» About this exercise:
Every line with the word "Agulhas" in it should be extracted from the data that follows.

» Records provided:
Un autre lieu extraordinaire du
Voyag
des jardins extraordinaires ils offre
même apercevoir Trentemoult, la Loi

==

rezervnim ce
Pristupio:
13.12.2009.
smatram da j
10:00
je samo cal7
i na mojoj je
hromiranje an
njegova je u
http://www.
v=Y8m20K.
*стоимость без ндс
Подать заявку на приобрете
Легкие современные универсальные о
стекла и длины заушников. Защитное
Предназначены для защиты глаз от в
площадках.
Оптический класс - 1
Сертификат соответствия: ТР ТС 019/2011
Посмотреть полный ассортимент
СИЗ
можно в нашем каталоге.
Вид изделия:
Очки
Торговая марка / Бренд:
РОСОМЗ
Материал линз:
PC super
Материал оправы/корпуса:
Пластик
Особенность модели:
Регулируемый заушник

---

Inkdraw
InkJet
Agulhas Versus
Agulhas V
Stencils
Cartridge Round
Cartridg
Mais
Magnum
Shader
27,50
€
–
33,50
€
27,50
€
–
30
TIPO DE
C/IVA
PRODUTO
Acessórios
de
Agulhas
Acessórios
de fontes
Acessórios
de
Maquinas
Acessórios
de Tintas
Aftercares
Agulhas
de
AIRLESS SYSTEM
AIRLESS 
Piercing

» Expected output:
Agulhas Versus
Agulhas V
Agulhas
Agulhas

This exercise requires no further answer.